* **PASSAGE GIVEN**
Breaking up the monolith: Magic identifiers

#architecture #audit #monolith #software

A common pattern often found in software engineering is magic identifiers. These identifiers are used to quickly represent a concept in an abstract way. Rather than referring to some property bag of three fields, you might to choose to wrap that data in an specific enum. Let’s look into an example:

A simple vehicle

Let’s say we have the properties of a vehicle , it might support land-based travel , have stored battery power , and support multiple passengers. That’s great, it also helps to talk about different kind of vehicles and use them everywhere. Simple checks start to pop-up in your code base such as :

vehicle.supportedPassegersSize > 1

And then you move on, however, you might find that you constantly are checking all three:

vehicle.supportedPassegersSize > 1
  && vehicle.supportedPassegersSize < 4
  && vehicle.poweredBy == POWERED.BATTERY
  && vehicle.ridesOn.includes(SURFACES.LAND)

In one place that works well, but what if you have that same code in 3 places. The engineer in you wants to refactor that and you do. The right name for this object is:

function vehicleIsSizeOneToFourPoweredByBatteryAndRidesOnLand(vehicle)

However, because naming is hard we probably called this object verifier:

isCar(vehicle)

What’s in car type

Having verifier methods is great, but not everyone gets to that point, instead of having individual properties we may have just defined vehicleTypes

const vehicleTypes: {
  CAR, BUS, MOTORCYCLE, PLANE, TRAIN, LEGS
};

Now instead actually having to pass around a whole object and reference a global verifier method, we can just pass around the type of the vehicle, much easier and simpler.

This helps to reduce the complexity at every call site, almost…

The problem here is that, who is to say what a car is?

A car that isn't a car — Courtesy of https://www.flickr.com/photos/48817379@N03/7473259286/

Very quickly instead of checking the properties that we care about we start checking the type of the vehicle which spills everywhere. In code locations, classes, or services where you want to figure out how expensive something is you might see code like this:

function isExpensive(vehicleType) {
  return vehicleType != VEHICLE_TYPES.LEGS;
}

And whether there are passengers

function supportsPassengers(vehicleType) {
  return vehicleType == VEHICLE_TYPES.CAR
    || vehicleType == VEHICLE_TYPES.PLANE;
}

Now it’s impossible to determine what business logic exists that has anything to do with a specific vehicle type. You can’t reasonably look a service or a bit of code, and know, oh yes, of course calling supportsPassengers does the right thing. Because this bit of code has made assumptions about what a plane is:

A plane that isn't a plain — Model Airplane courtesy of Alibaba (60726019789)

While clearly this neither flies nor supports passengers, it is a plane.

The Admin Role

Another common case of this is in the authorization space. One frequent pattern too commonly used, and almost always incorrectly, is to verify a user’s authorization via an attribute in their access token (JWT) against the required role attribute on a method:

[@Roles(User, Admin)]
public async GetUserProfile(userId) {...}

This also works in a small space, a single service or in a monolith, where User and Admin might be well defined. As the architecture evolves and microservices are built, every service will start making its own decisions about what the Admin Role means and how it is utilized. In one service, the Admin Role might mean the software development team that built the service. While in another service it might mean the admin of the customer account.

Understanding what a user role actually grants access to now is impossibly difficult. In the authorization space, one solution for this is to instead on the service side to check explicit permissions, such as users-service:read:profile and give this permission to the user explicitly. Obviously granular access like this no longer fits in a JWT, which is why there are services like Authress to bridge this gap.

* **DATA LINES**
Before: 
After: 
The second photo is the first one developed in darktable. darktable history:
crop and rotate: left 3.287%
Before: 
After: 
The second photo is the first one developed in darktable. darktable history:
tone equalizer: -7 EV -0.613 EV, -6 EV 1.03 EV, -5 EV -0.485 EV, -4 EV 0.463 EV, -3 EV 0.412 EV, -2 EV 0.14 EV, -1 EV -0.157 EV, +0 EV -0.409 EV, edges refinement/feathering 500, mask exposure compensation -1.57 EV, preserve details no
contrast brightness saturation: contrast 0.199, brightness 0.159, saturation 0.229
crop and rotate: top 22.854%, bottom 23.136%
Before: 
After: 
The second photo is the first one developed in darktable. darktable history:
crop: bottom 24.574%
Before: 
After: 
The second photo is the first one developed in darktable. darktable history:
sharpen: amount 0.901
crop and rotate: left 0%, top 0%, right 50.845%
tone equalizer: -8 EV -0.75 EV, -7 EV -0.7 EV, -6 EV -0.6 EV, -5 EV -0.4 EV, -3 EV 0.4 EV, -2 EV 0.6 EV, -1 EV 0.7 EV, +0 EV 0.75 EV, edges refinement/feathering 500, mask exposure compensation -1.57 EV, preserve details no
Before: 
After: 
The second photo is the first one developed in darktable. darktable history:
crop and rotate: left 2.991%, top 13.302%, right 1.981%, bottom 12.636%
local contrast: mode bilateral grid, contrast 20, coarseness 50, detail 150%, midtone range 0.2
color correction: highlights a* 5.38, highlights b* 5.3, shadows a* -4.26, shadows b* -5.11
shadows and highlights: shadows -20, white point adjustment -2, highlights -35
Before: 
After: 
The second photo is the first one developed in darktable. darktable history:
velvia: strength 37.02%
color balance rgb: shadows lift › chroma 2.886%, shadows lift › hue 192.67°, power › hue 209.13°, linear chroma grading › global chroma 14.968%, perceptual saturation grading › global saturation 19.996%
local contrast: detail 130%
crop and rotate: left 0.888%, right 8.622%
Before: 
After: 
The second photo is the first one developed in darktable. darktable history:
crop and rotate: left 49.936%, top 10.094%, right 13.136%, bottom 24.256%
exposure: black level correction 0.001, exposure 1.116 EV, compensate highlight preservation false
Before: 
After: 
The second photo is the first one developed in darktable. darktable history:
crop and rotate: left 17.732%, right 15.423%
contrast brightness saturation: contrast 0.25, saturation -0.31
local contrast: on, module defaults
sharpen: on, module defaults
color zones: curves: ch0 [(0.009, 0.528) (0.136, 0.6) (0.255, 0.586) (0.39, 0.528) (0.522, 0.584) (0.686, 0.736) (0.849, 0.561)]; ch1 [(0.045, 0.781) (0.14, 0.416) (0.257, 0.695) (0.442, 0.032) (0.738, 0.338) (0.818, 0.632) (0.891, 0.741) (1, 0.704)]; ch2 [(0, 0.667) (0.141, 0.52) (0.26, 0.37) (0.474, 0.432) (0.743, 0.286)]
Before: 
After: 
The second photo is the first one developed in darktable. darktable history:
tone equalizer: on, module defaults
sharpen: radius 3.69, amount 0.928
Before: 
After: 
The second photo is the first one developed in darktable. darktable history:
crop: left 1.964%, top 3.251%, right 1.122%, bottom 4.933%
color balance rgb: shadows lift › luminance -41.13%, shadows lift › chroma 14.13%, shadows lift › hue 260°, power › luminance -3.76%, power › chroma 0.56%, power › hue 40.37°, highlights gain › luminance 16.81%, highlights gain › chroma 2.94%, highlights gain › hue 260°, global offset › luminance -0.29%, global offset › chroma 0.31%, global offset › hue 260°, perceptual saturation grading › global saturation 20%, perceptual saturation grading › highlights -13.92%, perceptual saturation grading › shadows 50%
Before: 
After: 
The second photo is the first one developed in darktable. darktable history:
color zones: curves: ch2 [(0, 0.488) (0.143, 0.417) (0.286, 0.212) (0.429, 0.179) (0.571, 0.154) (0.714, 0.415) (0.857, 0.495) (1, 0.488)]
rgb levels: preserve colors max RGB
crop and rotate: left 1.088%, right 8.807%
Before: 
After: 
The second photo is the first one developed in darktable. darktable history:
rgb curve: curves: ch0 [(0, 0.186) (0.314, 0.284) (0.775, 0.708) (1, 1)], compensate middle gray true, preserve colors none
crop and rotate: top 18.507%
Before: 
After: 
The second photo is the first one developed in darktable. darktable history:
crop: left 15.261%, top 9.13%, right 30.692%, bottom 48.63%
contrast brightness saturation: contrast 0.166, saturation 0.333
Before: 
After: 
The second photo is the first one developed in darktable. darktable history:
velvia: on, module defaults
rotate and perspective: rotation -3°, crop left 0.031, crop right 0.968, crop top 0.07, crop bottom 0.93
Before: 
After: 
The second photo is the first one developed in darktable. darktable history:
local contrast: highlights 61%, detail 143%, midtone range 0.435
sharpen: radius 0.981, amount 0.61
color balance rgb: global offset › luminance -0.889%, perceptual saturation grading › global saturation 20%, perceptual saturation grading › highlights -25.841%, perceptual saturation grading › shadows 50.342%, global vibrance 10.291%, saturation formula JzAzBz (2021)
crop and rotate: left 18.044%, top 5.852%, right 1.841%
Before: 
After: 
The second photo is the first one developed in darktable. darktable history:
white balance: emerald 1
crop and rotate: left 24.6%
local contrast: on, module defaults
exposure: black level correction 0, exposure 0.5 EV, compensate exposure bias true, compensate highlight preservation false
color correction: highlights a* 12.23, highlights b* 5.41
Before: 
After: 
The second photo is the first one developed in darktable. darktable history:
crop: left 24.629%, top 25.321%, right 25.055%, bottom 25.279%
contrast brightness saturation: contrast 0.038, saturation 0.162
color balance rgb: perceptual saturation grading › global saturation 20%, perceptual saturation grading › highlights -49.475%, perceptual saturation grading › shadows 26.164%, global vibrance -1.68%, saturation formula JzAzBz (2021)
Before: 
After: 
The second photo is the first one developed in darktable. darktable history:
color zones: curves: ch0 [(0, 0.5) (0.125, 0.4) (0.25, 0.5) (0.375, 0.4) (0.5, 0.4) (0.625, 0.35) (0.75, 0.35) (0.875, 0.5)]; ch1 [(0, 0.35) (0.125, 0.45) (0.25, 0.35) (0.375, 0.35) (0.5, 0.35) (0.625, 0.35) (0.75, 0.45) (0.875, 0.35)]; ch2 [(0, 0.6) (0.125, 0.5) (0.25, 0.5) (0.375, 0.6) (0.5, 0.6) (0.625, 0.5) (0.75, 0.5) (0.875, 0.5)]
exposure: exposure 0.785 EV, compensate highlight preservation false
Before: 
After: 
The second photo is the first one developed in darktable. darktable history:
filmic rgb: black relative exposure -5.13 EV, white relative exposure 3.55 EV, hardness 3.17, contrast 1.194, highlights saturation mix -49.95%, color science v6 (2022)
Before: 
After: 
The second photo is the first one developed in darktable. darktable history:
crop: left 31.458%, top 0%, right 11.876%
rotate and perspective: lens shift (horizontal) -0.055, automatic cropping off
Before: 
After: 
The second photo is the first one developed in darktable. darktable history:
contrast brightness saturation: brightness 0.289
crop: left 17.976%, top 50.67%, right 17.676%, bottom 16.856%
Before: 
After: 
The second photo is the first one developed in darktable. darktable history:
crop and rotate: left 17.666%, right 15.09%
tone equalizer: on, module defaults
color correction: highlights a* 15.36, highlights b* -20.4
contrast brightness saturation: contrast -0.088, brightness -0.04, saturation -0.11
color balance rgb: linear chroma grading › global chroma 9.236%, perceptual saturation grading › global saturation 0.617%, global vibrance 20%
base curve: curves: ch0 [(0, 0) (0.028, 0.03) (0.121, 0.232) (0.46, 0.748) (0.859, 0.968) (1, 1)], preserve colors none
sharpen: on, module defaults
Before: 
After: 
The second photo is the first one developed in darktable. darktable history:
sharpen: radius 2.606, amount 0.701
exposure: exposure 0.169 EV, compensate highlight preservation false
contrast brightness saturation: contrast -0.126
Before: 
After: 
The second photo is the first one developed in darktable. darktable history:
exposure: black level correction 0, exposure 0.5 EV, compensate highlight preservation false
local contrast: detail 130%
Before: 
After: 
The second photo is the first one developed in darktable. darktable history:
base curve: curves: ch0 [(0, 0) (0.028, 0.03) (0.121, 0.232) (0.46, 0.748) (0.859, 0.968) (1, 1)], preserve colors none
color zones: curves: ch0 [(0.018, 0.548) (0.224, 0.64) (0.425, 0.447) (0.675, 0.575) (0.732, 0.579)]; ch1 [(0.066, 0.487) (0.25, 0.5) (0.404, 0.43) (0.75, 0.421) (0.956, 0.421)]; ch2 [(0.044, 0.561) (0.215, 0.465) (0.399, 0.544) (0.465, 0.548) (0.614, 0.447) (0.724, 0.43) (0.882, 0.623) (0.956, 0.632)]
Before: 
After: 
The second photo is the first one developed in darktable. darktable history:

* **TO DO**
(A) Reproduce the article on magic identifiers between "This also works" and "the customer account.", inclusive, swapping "microservices" for "distributed services".
(B) Extend the article on magic identifiers, picking up after its final sentence.

* **ANSWERS TO THE TASKS**
(A)
This also works in a small space, a single service or in a monolith, where User and Admin might be well defined. As the architecture evolves and distributed services are built, every service will start making its own decisions about what the Admin Role means and how it is utilized. In one service, the Admin Role might mean the software development team that built the service. While in another service it might mean the admin of the customer account.

(B)
Tell me everything about…

If you want to know everything about a Car or everything about the Admin Role , there is just no good way to get this data. You could go to every service and search for an enum type and hopefully you did your search correctly. But even worse, you don’t even know when looking at one of these places if the check is correct. You just can’t reason about it. One way to improve this is to model Vehicle or Role at the service level. In every service that cares about vehicles, it could define Car or Admin, with a list of properties. Those properties could be checked within the service. So instead of everywhere checking for vehicle type, we are back to checking a list of properties matches our vehicle instance. This looks to be perfect for microservices configuration, but sucks for analytics, and more so, actually causes the incorrect creation of domain modeling for microservices.

Why is this a problem?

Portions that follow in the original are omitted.